O governador de Minas, Romeu Zema, e o presidente, Jair Bolsonaro, têm muitos pontos em comum e diferenças que poderiam ser eliminadas para o bem de todos. E todos seriam a sociedade brasileira.

Ambos venceram eleições majoritárias contra a política tradicional, ambos defendendo teses liberais progressistas, interpretando um anseio da população por menos politicagem, mais objetividade e cuidados dirigidos ao bem comum. A opinião pública identifica, hoje, a preferência por temas políticos como que manifestações elitistas, ignorando os que sofrem e, agora, com a pandemia sofrem mais ainda.

O país pede crescimento econômico, investimentos que, sabe-se, só podem vir do setor privado, nacional e internacional. Com menos impostos, menos privilégios trabalhistas, menos burocracia e maior credibilidade do sistema de Justiça. Qual o investidor prudente enfrentaria incertezas políticas ou de interpretação da legislação?

Ambos são homens de mãos limpas, com mais de dois anos de governos sem mácula. O presidente é alvo de sistemática campanha, que tenta usar de todos os meios para minar seu governo e sua popularidade. Inexperiente no jogo político, reage, dando vazão a seu temperamento, proporcionando à oposição a satisfação de o ver descer ao nível dos ataques. Minas tem formação liberal e neste governo esteve representada pelo empresário Salim Mattar, que ganhou projeção ministerial pela tentativa de tocar o mais importante projeto da área econômica que teria sido as privatizações. Minas tem e faz historia.

O governador Zema, com experiência zero em política, intuitivamente assumiu a posição clássica dos mineiros, especialmente na política, na moderação, equilíbrio, simplicidade e sinceridade. Em nenhum momento, deixou-se levar por provocações no sentido de exibir discordâncias com o presidente. O povo entendeu e silenciosamente vem se tornando um líder no Estado, procurando apenas e tão somente ser um bom governante e não querer nada mais do que acertar. É sincero, mas se não fosse, seria sábio.

Minas já seria outra se pudesse cumprir o programa com que foi eleito e inspirou sua entrada na vida pública. Mas, pragmático, não agrediu ninguém e tem relações respeitosas e é respeitado pelos demais poderes.

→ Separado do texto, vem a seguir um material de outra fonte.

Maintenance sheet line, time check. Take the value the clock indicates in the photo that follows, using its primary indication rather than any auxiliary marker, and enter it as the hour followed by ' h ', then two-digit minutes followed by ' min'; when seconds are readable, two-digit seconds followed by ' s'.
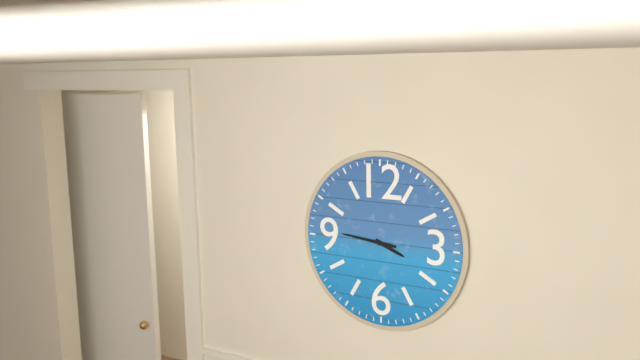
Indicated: 3 h 46 min
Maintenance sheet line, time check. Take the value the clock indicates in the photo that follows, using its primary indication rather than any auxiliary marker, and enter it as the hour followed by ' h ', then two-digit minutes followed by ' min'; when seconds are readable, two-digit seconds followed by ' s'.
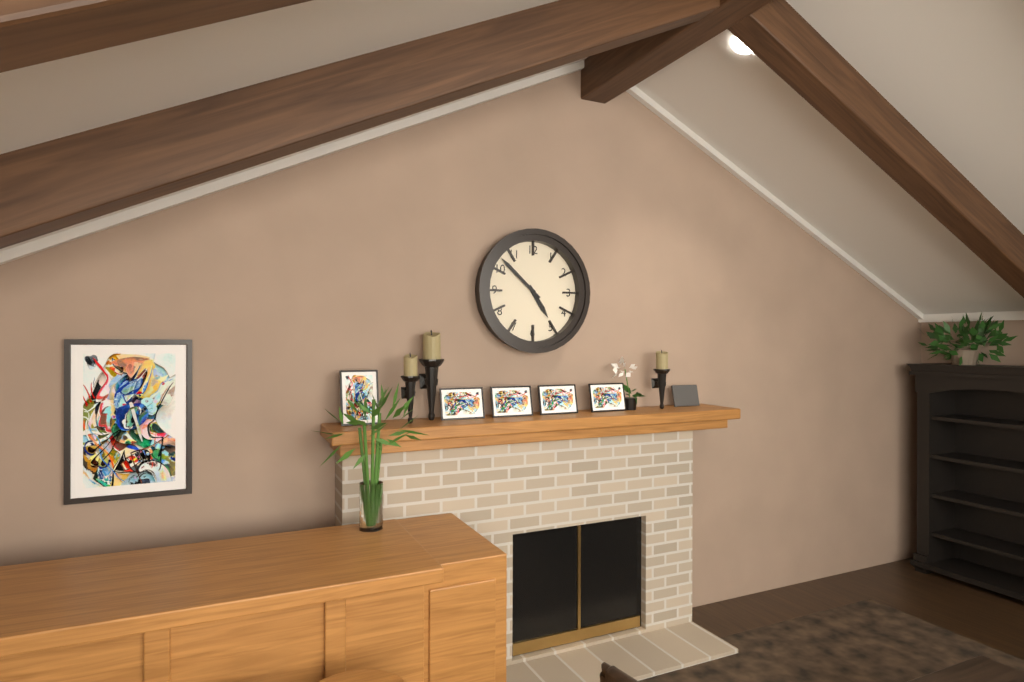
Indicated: 4 h 52 min
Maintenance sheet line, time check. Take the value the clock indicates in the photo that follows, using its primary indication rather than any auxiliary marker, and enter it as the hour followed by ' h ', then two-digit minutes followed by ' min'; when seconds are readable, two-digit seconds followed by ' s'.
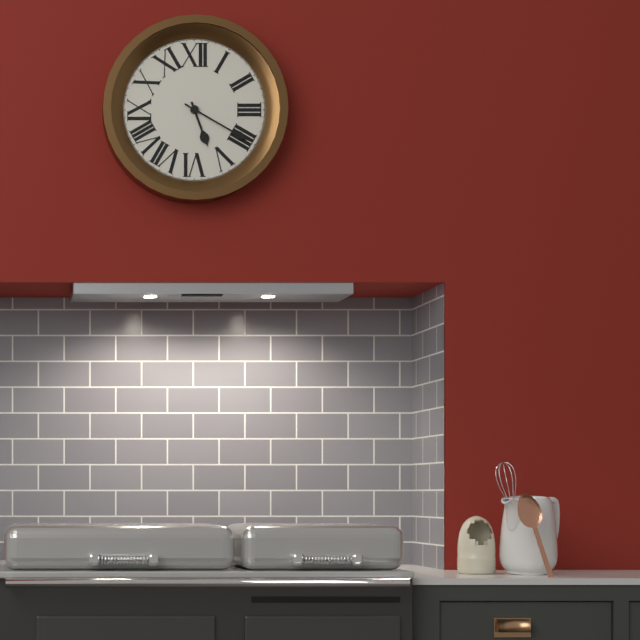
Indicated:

Vai fazendo o que pode.

Comparar os dois homens públicos nos leva a crer que falta ao Planalto o tempero mineiro. Foi-se o tempo de muitos mineiros na Esplanada dos ministérios.

No governo do presidente Figueiredo, por exemplo, ocuparam ministérios homens da grandeza e experiência de João Camilo Penna, Elizeu Resende, Israel Vargas, Murilo Badaró, Ibrahim Abi-Ackel,General Andrada Serpa, além de seu vice, Aureliano Chaves.

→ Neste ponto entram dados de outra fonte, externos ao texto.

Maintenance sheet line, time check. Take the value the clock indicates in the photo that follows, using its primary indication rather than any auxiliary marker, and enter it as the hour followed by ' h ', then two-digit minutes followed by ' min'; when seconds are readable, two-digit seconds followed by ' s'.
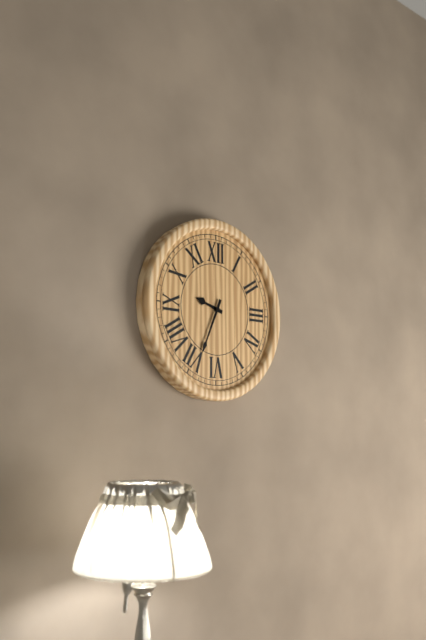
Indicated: 9 h 34 min
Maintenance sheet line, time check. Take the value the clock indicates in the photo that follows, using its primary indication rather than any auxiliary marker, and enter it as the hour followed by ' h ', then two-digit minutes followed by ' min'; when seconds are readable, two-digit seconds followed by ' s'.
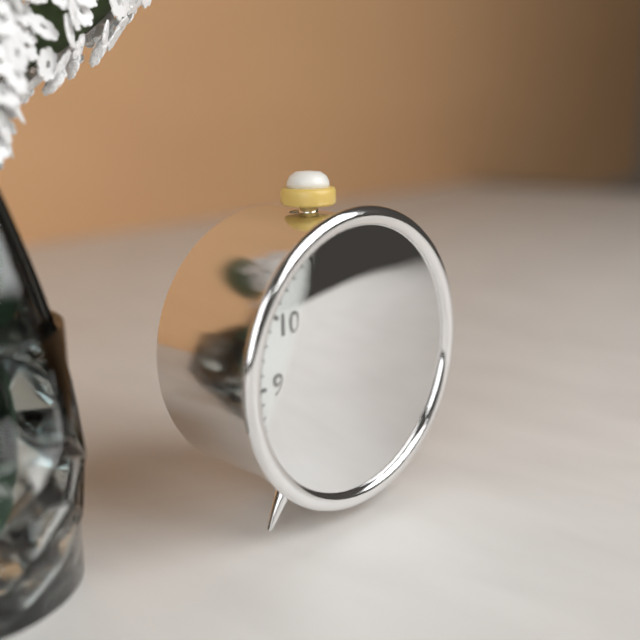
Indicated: 9 h 09 min
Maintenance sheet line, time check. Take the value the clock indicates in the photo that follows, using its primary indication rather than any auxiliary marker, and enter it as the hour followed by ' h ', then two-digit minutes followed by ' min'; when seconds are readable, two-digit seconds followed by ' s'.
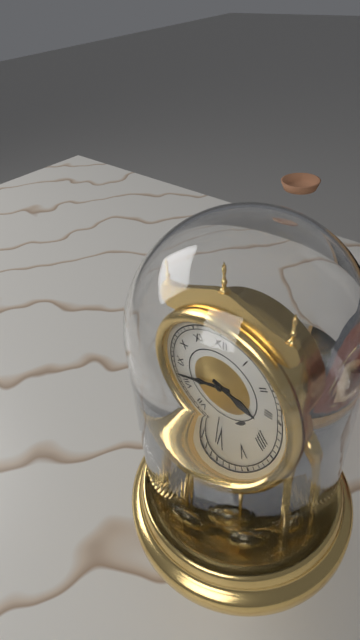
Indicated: 3 h 42 min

Agora, o que nos resta é chamar a atenção para as afinidades e as diferenças entre o presidente e o governador, e o primeiro acordar para aderir à maneira mineira de fazer política.

Os nossos sempre foram populares, como JK, Itamar e, certamente, teria sido Tancredo Neves. Olhar mais para Minas e estreitar laços com o seu governador, só fará bem ao Presidente da República.